Maison de la Photographie de Lille 18, rue Frémy 59000 Lille France
Toute l’histoire de l’art a été traversée, sous des formes diverses, par ce thème récurrent de la « vanité » puisqu’il met en scène l’homme face à la conscience de sa mort « mémento mémori » ( souviens toi que tu vas mourir). Philosophes, religieux, repentants ont été représentés, dans des postures souvent méditatives, confrontés à un crâne humain dans l’intimité d’une atmosphère de recueillement. Voir le Saint Jérôme peint par Le Caravage, la Madeleine pénitente peinte par Georges De Latour, celle de circonstance, la Vanité aux instruments d’astronomie de Christian Van Thum et celle profondément spirituelle de Saint François d’Assise peinte par Francisco Zurbaran. Il convient également de citer le crâne couvert de diamants , « for the love of God » de l’artiste contemporain Damien Hirst qui a récemment interrogé la valeur spéculative de l’art. Ce thème quelle que soit l’époque interroge, toujours avec la même diversité d’approches, les créateurs. Il s’inscrit dans le contexte culturel de l’actualité et en devient un témoin révélateur, miroir d’une société.
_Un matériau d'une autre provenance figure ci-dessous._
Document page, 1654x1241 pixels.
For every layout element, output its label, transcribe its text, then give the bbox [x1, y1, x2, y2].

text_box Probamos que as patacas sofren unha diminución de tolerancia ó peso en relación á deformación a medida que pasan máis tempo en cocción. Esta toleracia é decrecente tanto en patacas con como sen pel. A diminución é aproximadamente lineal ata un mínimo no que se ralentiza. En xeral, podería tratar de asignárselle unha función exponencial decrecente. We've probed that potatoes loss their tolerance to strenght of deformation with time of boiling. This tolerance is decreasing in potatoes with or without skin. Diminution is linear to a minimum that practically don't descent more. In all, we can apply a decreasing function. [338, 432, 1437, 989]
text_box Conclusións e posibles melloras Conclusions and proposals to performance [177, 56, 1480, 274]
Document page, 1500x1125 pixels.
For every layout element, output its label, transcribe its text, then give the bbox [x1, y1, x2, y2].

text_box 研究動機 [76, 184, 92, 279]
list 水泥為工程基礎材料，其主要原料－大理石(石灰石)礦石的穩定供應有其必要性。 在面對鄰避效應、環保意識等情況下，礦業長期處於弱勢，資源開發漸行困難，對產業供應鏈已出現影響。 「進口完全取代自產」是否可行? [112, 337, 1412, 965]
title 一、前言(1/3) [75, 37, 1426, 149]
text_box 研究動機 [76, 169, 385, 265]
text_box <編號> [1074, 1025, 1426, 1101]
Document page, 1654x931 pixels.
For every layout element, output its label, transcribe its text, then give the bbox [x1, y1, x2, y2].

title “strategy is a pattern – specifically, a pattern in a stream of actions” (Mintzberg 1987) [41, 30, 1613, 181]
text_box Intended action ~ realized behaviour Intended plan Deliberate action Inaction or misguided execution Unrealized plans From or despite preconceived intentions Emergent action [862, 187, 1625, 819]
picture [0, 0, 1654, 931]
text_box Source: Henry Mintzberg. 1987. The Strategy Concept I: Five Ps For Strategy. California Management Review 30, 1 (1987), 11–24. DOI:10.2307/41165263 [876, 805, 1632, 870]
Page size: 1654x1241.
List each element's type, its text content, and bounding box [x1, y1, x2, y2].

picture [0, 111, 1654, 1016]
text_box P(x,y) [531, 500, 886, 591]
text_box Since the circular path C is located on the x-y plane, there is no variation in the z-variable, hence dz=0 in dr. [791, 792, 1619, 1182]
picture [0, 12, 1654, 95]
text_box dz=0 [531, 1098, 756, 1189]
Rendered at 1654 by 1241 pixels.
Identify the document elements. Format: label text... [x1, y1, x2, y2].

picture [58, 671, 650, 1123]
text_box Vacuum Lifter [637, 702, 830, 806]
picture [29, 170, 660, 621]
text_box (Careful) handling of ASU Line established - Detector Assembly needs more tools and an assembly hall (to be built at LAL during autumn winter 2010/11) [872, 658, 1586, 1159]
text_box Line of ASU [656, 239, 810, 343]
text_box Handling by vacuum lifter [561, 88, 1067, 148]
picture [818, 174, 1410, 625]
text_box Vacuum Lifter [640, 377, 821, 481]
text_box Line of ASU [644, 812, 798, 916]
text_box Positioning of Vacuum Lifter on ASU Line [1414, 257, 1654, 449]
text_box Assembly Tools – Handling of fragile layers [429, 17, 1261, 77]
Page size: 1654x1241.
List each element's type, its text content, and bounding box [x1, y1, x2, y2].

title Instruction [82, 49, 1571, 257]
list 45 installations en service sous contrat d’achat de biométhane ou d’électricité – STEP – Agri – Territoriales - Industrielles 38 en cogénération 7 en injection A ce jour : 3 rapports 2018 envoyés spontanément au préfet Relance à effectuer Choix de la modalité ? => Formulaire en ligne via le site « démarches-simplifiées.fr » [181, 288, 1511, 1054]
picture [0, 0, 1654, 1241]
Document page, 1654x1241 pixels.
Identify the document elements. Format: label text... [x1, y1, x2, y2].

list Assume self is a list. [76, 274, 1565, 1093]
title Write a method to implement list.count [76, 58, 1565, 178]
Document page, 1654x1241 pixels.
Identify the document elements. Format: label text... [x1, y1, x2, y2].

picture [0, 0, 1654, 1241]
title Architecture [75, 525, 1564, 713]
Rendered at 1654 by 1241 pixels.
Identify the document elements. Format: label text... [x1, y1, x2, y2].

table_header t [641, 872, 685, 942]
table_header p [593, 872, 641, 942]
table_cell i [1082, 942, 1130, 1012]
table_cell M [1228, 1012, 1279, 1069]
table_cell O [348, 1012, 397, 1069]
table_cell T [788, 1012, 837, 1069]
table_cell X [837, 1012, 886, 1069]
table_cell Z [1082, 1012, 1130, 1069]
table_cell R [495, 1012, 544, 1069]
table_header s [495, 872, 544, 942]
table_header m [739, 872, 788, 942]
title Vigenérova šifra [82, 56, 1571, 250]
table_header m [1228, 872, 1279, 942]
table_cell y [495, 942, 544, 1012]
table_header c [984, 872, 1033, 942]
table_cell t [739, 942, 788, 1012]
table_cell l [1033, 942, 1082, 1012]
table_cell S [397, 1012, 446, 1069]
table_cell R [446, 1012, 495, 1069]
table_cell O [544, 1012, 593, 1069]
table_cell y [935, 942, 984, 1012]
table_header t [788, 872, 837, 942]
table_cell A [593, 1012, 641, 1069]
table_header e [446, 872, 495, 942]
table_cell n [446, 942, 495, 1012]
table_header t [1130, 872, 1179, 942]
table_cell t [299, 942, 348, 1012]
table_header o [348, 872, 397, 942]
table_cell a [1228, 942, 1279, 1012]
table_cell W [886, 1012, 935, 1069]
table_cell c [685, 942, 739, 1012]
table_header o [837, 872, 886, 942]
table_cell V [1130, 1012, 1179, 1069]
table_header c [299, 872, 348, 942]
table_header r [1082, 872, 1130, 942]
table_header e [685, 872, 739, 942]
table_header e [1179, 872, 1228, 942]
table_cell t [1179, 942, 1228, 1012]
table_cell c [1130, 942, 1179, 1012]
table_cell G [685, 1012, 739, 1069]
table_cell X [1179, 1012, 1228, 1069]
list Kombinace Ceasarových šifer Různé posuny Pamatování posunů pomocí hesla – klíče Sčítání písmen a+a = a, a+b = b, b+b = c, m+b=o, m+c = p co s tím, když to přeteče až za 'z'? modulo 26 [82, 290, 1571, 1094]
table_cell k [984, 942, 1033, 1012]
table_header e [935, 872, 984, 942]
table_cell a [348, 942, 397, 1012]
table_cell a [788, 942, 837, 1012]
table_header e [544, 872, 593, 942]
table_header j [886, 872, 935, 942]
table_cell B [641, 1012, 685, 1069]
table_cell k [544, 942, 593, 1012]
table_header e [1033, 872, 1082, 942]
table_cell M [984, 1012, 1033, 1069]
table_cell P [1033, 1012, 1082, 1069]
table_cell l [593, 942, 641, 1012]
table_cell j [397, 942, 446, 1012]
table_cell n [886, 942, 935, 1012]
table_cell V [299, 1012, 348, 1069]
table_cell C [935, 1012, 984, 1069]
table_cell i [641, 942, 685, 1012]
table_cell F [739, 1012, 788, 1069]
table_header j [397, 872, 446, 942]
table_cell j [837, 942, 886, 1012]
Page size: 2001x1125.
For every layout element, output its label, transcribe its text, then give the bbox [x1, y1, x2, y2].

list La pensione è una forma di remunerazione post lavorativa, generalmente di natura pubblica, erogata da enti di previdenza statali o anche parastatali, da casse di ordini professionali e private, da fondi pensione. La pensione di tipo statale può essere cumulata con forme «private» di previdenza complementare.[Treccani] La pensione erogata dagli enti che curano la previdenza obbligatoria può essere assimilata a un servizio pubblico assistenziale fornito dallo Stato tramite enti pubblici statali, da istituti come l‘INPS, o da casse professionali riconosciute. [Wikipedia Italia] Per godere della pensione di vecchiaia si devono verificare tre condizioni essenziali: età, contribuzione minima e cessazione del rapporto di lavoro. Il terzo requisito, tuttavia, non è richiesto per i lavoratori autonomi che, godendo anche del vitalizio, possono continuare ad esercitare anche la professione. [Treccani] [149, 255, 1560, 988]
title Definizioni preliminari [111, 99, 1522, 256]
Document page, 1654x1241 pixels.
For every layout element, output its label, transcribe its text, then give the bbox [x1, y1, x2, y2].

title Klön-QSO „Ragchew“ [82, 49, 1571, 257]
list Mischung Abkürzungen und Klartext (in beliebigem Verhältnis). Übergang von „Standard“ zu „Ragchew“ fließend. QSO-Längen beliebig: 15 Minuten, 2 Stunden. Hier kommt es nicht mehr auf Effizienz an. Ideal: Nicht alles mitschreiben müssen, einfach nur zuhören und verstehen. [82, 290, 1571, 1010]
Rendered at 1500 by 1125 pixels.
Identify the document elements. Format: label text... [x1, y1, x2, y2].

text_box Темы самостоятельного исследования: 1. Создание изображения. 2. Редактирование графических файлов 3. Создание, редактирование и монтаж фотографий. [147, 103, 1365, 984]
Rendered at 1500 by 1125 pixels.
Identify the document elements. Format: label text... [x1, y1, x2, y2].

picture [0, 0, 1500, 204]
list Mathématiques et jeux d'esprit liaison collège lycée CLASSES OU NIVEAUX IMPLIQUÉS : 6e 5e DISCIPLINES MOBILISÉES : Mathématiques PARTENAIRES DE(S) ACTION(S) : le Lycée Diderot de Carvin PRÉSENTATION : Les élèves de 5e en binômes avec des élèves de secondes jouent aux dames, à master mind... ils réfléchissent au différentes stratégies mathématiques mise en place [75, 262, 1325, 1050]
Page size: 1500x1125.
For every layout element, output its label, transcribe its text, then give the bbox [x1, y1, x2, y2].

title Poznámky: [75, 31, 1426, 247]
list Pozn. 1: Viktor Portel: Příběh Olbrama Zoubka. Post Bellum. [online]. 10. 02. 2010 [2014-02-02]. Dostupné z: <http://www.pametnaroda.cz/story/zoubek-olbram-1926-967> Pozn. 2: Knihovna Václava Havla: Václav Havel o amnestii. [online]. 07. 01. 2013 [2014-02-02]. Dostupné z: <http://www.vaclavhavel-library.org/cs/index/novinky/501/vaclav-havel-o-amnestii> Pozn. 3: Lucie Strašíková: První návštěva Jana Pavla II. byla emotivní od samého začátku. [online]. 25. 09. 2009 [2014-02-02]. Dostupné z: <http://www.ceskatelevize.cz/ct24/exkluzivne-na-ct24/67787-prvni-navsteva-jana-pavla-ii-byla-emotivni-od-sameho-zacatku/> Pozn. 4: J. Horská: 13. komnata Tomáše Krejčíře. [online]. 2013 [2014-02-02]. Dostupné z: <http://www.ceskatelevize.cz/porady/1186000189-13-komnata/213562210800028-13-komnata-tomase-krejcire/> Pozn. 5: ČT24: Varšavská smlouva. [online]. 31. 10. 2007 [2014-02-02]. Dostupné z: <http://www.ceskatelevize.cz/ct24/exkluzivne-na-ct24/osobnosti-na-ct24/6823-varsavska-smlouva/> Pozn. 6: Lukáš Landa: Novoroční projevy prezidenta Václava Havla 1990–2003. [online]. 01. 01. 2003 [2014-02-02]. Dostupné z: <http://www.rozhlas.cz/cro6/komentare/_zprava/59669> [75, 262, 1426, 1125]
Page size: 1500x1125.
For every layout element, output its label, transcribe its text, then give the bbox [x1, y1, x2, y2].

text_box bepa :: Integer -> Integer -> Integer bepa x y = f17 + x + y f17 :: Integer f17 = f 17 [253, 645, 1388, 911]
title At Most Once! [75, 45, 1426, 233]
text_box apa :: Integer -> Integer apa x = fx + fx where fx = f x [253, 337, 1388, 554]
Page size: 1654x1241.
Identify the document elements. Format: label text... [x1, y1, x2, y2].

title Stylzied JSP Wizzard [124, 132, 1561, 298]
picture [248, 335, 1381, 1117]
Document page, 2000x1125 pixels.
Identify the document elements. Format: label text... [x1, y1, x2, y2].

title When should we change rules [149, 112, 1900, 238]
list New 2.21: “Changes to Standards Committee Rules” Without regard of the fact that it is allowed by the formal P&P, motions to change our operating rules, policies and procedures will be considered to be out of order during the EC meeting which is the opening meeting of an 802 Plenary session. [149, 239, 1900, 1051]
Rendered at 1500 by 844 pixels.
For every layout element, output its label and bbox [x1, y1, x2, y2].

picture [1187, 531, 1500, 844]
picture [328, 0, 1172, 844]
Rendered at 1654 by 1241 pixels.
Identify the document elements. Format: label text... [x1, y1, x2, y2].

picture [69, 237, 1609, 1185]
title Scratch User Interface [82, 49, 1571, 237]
Le projet, Observatoire des Vanités, se situe, ici, dans un contexte très spécifique, celui de l’Observatoire de Paris. Il consistait à inviter les différents acteurs de ce site mais aussi les nombreux intervenants et visiteurs de passage à se confronter à ce thème qui est apparu insolite, provocateur, dérangeant, parfois séduisant, mais certainement loin d’un univers terrestre que la nostalgie rendrait triste de perdre…
A la suite de la libération d’un atelier d’artiste j’ai conservé le désordre des objets abandonnés dont l’hétérogénéité m’est apparue porteuse de sens dans la mesure où elle exprimait l’image d’un univers qui aujourd’hui apparaît soumis constamment à des télescopages de genres, d’idées, d’actions, de sens. J’ai installé au centre de la pièce une colonne afin de porter et mettre en scène le crâne à hauteur de main. La colonne est un isolateur de haute tension récupéré qui prend sens par son origine liée à la technologie des énergies. Peut on y percevoir une métaphore de la mort comme une rupture de cette transmission d’énergie avec la réalité vécue de ce monde actuel…. même si celle ci, offerte au visiteur, dans sa scénographie éclatée, relève plus d’un chaos annoncé.
Ici la photographie en tant que technique de création procède essentiellement de l’enregistrement, du constat, de la capitalisation des passages, des postures, des choix scénographiques. Elle refuse « l’instant décisif » pour offrir une composition pensée choisie élaborée. C’est toujours le même cadrage, la même photographie, mais à chaque fois différente… Le parti pris sériel s’offre au regard qui analyse, questionne, interroge. Chaque option se confronte aux autres et prend sens par le jeu des comparaisons. Le panorama psychologique des multiples appropriations du sujet est vaste. Il l’est d’autant plus que le crâne, afin de l’inscrire dans sa procédure artistique, est un moulage. De ce fait il libère et distancie la gravité qu’aurait imposée une pièce originale . Entre le grave, le méditatif, l’ironique, le ludique, l’indifférent ou le référé cultivé, les expressions et les sentiments semblent rivaliser dans leurs interrogations intimes face à l’espace scénique de son décor éclaté.
Les enregistrements ont été réalisés entre Mars et Novembre 2009 captant le passage de 155 personnes.